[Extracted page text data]
┏━━
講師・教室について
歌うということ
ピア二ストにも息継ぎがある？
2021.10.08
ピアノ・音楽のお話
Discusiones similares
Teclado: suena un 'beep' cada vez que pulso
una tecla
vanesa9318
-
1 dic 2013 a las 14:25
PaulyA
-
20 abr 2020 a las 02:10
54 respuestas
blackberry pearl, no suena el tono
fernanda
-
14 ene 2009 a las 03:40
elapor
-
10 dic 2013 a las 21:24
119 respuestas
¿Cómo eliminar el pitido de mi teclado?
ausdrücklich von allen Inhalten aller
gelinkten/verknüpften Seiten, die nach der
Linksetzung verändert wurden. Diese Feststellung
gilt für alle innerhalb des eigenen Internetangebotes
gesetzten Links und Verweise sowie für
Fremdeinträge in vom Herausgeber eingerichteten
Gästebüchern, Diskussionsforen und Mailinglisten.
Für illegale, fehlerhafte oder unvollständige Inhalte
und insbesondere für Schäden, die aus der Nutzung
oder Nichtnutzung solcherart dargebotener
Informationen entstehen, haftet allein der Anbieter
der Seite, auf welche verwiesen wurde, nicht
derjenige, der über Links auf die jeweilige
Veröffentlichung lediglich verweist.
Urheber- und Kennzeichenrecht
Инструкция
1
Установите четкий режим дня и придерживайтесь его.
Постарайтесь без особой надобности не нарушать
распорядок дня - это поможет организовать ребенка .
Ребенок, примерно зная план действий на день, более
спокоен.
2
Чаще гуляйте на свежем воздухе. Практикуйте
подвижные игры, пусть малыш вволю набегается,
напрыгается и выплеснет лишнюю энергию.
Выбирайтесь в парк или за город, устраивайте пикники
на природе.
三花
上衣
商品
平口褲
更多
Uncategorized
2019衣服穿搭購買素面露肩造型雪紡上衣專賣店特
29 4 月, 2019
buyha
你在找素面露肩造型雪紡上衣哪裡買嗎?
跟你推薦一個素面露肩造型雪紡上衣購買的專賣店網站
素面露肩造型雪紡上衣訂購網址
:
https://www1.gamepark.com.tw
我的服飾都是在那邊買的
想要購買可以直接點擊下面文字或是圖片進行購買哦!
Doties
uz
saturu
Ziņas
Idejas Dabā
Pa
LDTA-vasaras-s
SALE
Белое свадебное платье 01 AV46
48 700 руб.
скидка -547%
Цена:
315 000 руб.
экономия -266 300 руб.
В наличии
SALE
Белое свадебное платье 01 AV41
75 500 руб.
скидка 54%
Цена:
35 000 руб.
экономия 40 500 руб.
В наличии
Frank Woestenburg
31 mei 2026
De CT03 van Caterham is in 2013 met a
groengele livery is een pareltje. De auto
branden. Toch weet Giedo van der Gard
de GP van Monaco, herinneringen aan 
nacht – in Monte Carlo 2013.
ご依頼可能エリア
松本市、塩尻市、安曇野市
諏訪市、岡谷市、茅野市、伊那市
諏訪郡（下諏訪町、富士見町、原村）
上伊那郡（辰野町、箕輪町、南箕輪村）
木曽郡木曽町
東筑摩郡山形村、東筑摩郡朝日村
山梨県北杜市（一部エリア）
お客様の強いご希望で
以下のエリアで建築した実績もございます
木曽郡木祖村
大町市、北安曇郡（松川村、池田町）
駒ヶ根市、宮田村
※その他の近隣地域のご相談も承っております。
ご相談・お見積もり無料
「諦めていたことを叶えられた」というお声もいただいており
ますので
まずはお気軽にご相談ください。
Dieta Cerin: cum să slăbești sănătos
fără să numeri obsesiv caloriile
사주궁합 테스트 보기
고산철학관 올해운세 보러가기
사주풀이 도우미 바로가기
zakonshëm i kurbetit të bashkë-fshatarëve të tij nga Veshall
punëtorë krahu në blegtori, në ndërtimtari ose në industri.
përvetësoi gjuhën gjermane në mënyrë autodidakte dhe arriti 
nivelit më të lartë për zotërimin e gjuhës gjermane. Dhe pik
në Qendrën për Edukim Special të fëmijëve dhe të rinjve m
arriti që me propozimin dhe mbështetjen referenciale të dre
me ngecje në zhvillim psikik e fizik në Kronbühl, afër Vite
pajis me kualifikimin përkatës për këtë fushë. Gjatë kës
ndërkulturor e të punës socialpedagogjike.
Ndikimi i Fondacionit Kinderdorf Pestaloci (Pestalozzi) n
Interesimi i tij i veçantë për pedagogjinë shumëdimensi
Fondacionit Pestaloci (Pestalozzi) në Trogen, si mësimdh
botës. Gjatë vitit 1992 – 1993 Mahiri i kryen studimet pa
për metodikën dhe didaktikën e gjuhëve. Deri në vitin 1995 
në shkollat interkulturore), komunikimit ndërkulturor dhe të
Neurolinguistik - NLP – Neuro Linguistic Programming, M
┗━━
▸ **Required action**
The data given above must be transcribed exactly and completely.

▸ **Your solution**
講師・教室について
歌うということ
ピア二ストにも息継ぎがある？
2021.10.08
ピアノ・音楽のお話
Discusiones similares
Teclado: suena un 'beep' cada vez que pulso
una tecla
vanesa9318
-
1 dic 2013 a las 14:25
PaulyA
-
20 abr 2020 a las 02:10
54 respuestas
blackberry pearl, no suena el tono
fernanda
-
14 ene 2009 a las 03:40
elapor
-
10 dic 2013 a las 21:24
119 respuestas
¿Cómo eliminar el pitido de mi teclado?
ausdrücklich von allen Inhalten aller
gelinkten/verknüpften Seiten, die nach der
Linksetzung verändert wurden. Diese Feststellung
gilt für alle innerhalb des eigenen Internetangebotes
gesetzten Links und Verweise sowie für
Fremdeinträge in vom Herausgeber eingerichteten
Gästebüchern, Diskussionsforen und Mailinglisten.
Für illegale, fehlerhafte oder unvollständige Inhalte
und insbesondere für Schäden, die aus der Nutzung
oder Nichtnutzung solcherart dargebotener
Informationen entstehen, haftet allein der Anbieter
der Seite, auf welche verwiesen wurde, nicht
derjenige, der über Links auf die jeweilige
Veröffentlichung lediglich verweist.
Urheber- und Kennzeichenrecht
Инструкция
1
Установите четкий режим дня и придерживайтесь его.
Постарайтесь без особой надобности не нарушать
распорядок дня - это поможет организовать ребенка .
Ребенок, примерно зная план действий на день, более
спокоен.
2
Чаще гуляйте на свежем воздухе. Практикуйте
подвижные игры, пусть малыш вволю набегается,
напрыгается и выплеснет лишнюю энергию.
Выбирайтесь в парк или за город, устраивайте пикники
на природе.
三花
上衣
商品
平口褲
更多
Uncategorized
2019衣服穿搭購買素面露肩造型雪紡上衣專賣店特
29 4 月, 2019
buyha
你在找素面露肩造型雪紡上衣哪裡買嗎?
跟你推薦一個素面露肩造型雪紡上衣購買的專賣店網站
素面露肩造型雪紡上衣訂購網址
:
https://www1.gamepark.com.tw
我的服飾都是在那邊買的
想要購買可以直接點擊下面文字或是圖片進行購買哦!
Doties
uz
saturu
Ziņas
Idejas Dabā
Pa
LDTA-vasaras-s
SALE
Белое свадебное платье 01 AV46
48 700 руб.
скидка -547%
Цена:
315 000 руб.
экономия -266 300 руб.
В наличии
SALE
Белое свадебное платье 01 AV41
75 500 руб.
скидка 54%
Цена:
35 000 руб.
экономия 40 500 руб.
В наличии
Frank Woestenburg
31 mei 2026
De CT03 van Caterham is in 2013 met a
groengele livery is een pareltje. De auto
branden. Toch weet Giedo van der Gard
de GP van Monaco, herinneringen aan 
nacht – in Monte Carlo 2013.
ご依頼可能エリア
松本市、塩尻市、安曇野市
諏訪市、岡谷市、茅野市、伊那市
諏訪郡（下諏訪町、富士見町、原村）
上伊那郡（辰野町、箕輪町、南箕輪村）
木曽郡木曽町
東筑摩郡山形村、東筑摩郡朝日村
山梨県北杜市（一部エリア）
お客様の強いご希望で
以下のエリアで建築した実績もございます
木曽郡木祖村
大町市、北安曇郡（松川村、池田町）
駒ヶ根市、宮田村
※その他の近隣地域のご相談も承っております。
ご相談・お見積もり無料
「諦めていたことを叶えられた」というお声もいただいており
ますので
まずはお気軽にご相談ください。
Dieta Cerin: cum să slăbești sănătos
fără să numeri obsesiv caloriile
사주궁합 테스트 보기
고산철학관 올해운세 보러가기
사주풀이 도우미 바로가기
zakonshëm i kurbetit të bashkë-fshatarëve të tij nga Veshall
punëtorë krahu në blegtori, në ndërtimtari ose në industri.
përvetësoi gjuhën gjermane në mënyrë autodidakte dhe arriti 
nivelit më të lartë për zotërimin e gjuhës gjermane. Dhe pik
në Qendrën për Edukim Special të fëmijëve dhe të rinjve m
arriti që me propozimin dhe mbështetjen referenciale të dre
me ngecje në zhvillim psikik e fizik në Kronbühl, afër Vite
pajis me kualifikimin përkatës për këtë fushë. Gjatë kës
ndërkulturor e të punës socialpedagogjike.
Ndikimi i Fondacionit Kinderdorf Pestaloci (Pestalozzi) n
Interesimi i tij i veçantë për pedagogjinë shumëdimensi
Fondacionit Pestaloci (Pestalozzi) në Trogen, si mësimdh
botës. Gjatë vitit 1992 – 1993 Mahiri i kryen studimet pa
për metodikën dhe didaktikën e gjuhëve. Deri në vitin 1995 
në shkollat interkulturore), komunikimit ndërkulturor dhe të
Neurolinguistik - NLP – Neuro Linguistic Programming, M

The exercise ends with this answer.